Postmortem: 14 hours of PostgreSQL disk-full

By Daniel Samson · 2026-04-22

Production was down for fourteen hours. No data was lost, but samson.media returned a 500 to every visitor from 05:18 to 19:26 UTC. The fix that should have taken twenty minutes took most of a day, because three unrelated latent bugs in the storage stack stacked on top of each other. This is the writeup.

The proximate cause

PostgreSQL ran out of disk on its 10 GiB volume. CloudNativePG did exactly the right thing — it refused to start the primary into a disk-full state and tried to fail over — but the standby refused to start for the same reason. With no instance willing to accept writes, every request that touched the database returned a 500.

The real cause: a logs table with no retention

The Laravel app was logging to a public.logs table. Forty-four million rows. 9.2 GB. Around 1.5 million rows a day, roughly 310 MB of growth a day, for thirty days, until the disk was full. The table had ten indexes — index overhead nearly equalled the data itself. Append-only, no pruning, no partitioning, no cap. A well-known Laravel anti-pattern that nobody caught in review.
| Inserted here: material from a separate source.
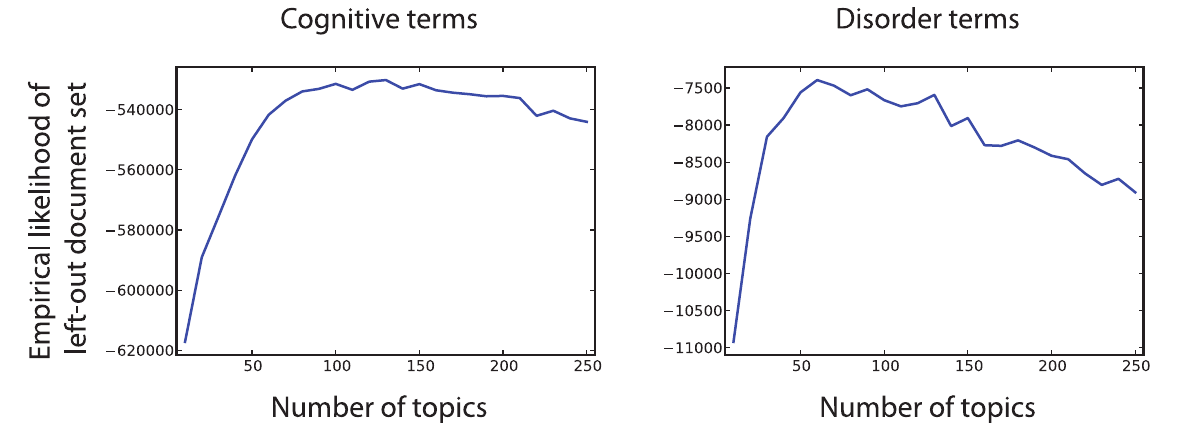
Figure 2. Plots of the average empirical likelihood of the left-out document sets across cross validation folds, for cognitive terms (left) and disorder terms (right).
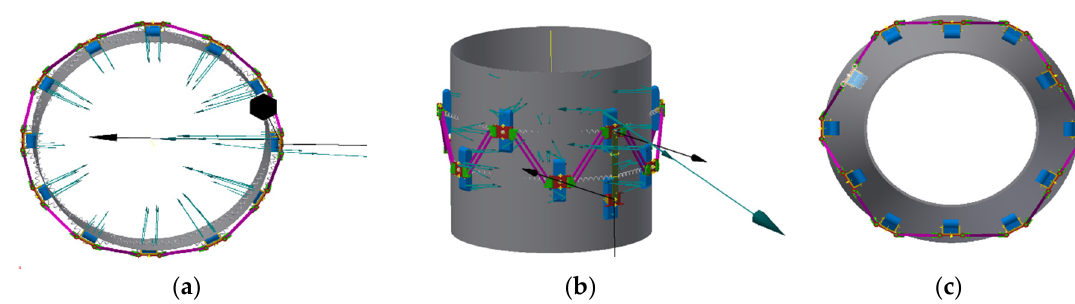
Figure 9. ADAMS Multi-Body-Dynamic Simulation: radial forces on the tower surface in top-view ( a ); radial forces side-view ( b ); set-up on a conical-shaped tower ( c ).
Why a 20-minute fix took 14 hours

The fix was supposed to be: bump the volume from 10 GiB to 30 GiB and move on. It wasn't, because three pre-existing storage issues each needed separate diagnosis:

  • Longhorn's over-provisioning defaults rejected the expansion despite ~70 GB of real free space on each disk. The scheduling maths (scheduled + requested ≤ (max − reserved) × overProv%) said no. I had to raise over-provisioning to 150% before it would accept the resize.

  • A stale iscsid PID cached by Longhorn's instance-manager. It resolves the host's iscsid PID once at startup and caches it; the host's iscsid had been restarted at some point, so every volume expansion failed silently with nsenter: cannot open /host/proc/<old-pid>/ns/mnt. The fix was to delete the instance-manager pods so they re-resolved the PID.

  • CloudNativePG's Not enough disk space phase refuses to recreate any pod until every PVC in the cluster is enlarged. So fixing one volume produced no visible progress — it was silently waiting on the other two.

The bit that actually hurt: no alerting

The database climbed to 99% utilisation over thirty days and nothing fired. No warning at 70%, no page at 85%. We found out it was full when users found out, via a 500. A slow leak is invisible right up until it's a cliff.

What went well

GitOps made the storage bump a one-line, auditable pull request that Fleet applied in seconds. CloudNativePG's conservative safety phases meant there was never any risk of data corruption, even as the incident dragged on. The daily backups were intact the entire time — we always had a clean fallback we never needed to use.

Lessons

  • Never log to your primary database without a retention policy. (That one earned its own post.)

  • Alert on capacity, not just liveness. Liveness checks are green right up to the moment the disk fills.

  • Silent retry loops are the enemy. Both Longhorn and the CSI resizer buried the real error behind generic timeout messages for hours.

  • Know your storage layer's failure modes before 3am, not during it.

Fourteen hours for a full disk. Embarrassing in hindsight, which is exactly what a good postmortem is for.